> **WHAT TO WORK ON**
Output the records in full, exactly as given.

> **RECORD EXTRACTS**
------------------------

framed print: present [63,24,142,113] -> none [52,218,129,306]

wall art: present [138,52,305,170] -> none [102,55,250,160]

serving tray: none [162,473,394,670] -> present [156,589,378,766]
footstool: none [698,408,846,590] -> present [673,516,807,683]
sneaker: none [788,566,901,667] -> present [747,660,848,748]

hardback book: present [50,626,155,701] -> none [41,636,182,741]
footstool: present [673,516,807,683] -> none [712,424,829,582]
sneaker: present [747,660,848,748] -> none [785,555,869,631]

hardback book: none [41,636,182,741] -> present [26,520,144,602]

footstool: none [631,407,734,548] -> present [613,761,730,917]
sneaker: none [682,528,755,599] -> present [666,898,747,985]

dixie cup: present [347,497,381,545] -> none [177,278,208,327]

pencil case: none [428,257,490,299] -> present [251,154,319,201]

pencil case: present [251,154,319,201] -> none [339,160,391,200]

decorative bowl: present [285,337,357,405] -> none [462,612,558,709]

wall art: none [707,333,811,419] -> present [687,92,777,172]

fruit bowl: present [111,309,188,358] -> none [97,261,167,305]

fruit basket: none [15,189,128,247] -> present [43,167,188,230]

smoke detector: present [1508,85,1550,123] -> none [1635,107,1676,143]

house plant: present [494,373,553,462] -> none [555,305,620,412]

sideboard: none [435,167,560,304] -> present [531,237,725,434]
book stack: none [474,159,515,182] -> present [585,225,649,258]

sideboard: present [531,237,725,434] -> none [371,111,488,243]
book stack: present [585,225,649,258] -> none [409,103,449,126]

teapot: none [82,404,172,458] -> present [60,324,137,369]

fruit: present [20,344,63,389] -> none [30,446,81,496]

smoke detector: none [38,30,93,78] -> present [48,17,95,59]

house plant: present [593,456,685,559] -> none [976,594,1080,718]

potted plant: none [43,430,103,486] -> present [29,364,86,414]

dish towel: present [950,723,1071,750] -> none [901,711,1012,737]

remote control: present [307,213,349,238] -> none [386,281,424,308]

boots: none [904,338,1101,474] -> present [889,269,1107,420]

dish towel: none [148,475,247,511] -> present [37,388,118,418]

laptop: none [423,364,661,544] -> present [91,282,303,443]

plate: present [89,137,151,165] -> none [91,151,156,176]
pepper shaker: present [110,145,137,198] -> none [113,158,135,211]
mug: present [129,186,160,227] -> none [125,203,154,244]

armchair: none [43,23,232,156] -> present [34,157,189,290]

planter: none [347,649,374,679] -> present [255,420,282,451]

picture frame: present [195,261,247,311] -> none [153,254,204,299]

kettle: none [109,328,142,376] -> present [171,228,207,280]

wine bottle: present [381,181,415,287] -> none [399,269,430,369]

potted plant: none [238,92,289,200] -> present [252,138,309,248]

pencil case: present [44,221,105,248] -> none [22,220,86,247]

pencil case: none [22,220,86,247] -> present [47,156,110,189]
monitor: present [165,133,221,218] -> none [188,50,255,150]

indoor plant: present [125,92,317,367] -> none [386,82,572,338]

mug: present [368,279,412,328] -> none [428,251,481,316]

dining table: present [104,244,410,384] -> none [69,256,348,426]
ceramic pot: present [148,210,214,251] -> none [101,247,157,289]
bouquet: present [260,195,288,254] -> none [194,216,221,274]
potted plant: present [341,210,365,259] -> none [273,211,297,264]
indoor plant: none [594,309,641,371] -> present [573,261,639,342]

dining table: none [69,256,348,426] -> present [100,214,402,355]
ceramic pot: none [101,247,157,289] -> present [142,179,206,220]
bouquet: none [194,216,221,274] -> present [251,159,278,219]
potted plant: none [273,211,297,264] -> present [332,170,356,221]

------------------------

> **PROBLEM SOLUTION**
framed print: present [63,24,142,113] -> none [52,218,129,306]

wall art: present [138,52,305,170] -> none [102,55,250,160]

serving tray: none [162,473,394,670] -> present [156,589,378,766]
footstool: none [698,408,846,590] -> present [673,516,807,683]
sneaker: none [788,566,901,667] -> present [747,660,848,748]

hardback book: present [50,626,155,701] -> none [41,636,182,741]
footstool: present [673,516,807,683] -> none [712,424,829,582]
sneaker: present [747,660,848,748] -> none [785,555,869,631]

hardback book: none [41,636,182,741] -> present [26,520,144,602]

footstool: none [631,407,734,548] -> present [613,761,730,917]
sneaker: none [682,528,755,599] -> present [666,898,747,985]

dixie cup: present [347,497,381,545] -> none [177,278,208,327]

pencil case: none [428,257,490,299] -> present [251,154,319,201]

pencil case: present [251,154,319,201] -> none [339,160,391,200]

decorative bowl: present [285,337,357,405] -> none [462,612,558,709]

wall art: none [707,333,811,419] -> present [687,92,777,172]

fruit bowl: present [111,309,188,358] -> none [97,261,167,305]

fruit basket: none [15,189,128,247] -> present [43,167,188,230]

smoke detector: present [1508,85,1550,123] -> none [1635,107,1676,143]

house plant: present [494,373,553,462] -> none [555,305,620,412]

sideboard: none [435,167,560,304] -> present [531,237,725,434]
book stack: none [474,159,515,182] -> present [585,225,649,258]

sideboard: present [531,237,725,434] -> none [371,111,488,243]
book stack: present [585,225,649,258] -> none [409,103,449,126]

teapot: none [82,404,172,458] -> present [60,324,137,369]

fruit: present [20,344,63,389] -> none [30,446,81,496]

smoke detector: none [38,30,93,78] -> present [48,17,95,59]

house plant: present [593,456,685,559] -> none [976,594,1080,718]

potted plant: none [43,430,103,486] -> present [29,364,86,414]

dish towel: present [950,723,1071,750] -> none [901,711,1012,737]

remote control: present [307,213,349,238] -> none [386,281,424,308]

boots: none [904,338,1101,474] -> present [889,269,1107,420]

dish towel: none [148,475,247,511] -> present [37,388,118,418]

laptop: none [423,364,661,544] -> present [91,282,303,443]

plate: present [89,137,151,165] -> none [91,151,156,176]
pepper shaker: present [110,145,137,198] -> none [113,158,135,211]
mug: present [129,186,160,227] -> none [125,203,154,244]

armchair: none [43,23,232,156] -> present [34,157,189,290]

planter: none [347,649,374,679] -> present [255,420,282,451]

picture frame: present [195,261,247,311] -> none [153,254,204,299]

kettle: none [109,328,142,376] -> present [171,228,207,280]

wine bottle: present [381,181,415,287] -> none [399,269,430,369]

potted plant: none [238,92,289,200] -> present [252,138,309,248]

pencil case: present [44,221,105,248] -> none [22,220,86,247]

pencil case: none [22,220,86,247] -> present [47,156,110,189]
monitor: present [165,133,221,218] -> none [188,50,255,150]

indoor plant: present [125,92,317,367] -> none [386,82,572,338]

mug: present [368,279,412,328] -> none [428,251,481,316]

dining table: present [104,244,410,384] -> none [69,256,348,426]
ceramic pot: present [148,210,214,251] -> none [101,247,157,289]
bouquet: present [260,195,288,254] -> none [194,216,221,274]
potted plant: present [341,210,365,259] -> none [273,211,297,264]
indoor plant: none [594,309,641,371] -> present [573,261,639,342]

dining table: none [69,256,348,426] -> present [100,214,402,355]
ceramic pot: none [101,247,157,289] -> present [142,179,206,220]
bouquet: none [194,216,221,274] -> present [251,159,278,219]
potted plant: none [273,211,297,264] -> present [332,170,356,221]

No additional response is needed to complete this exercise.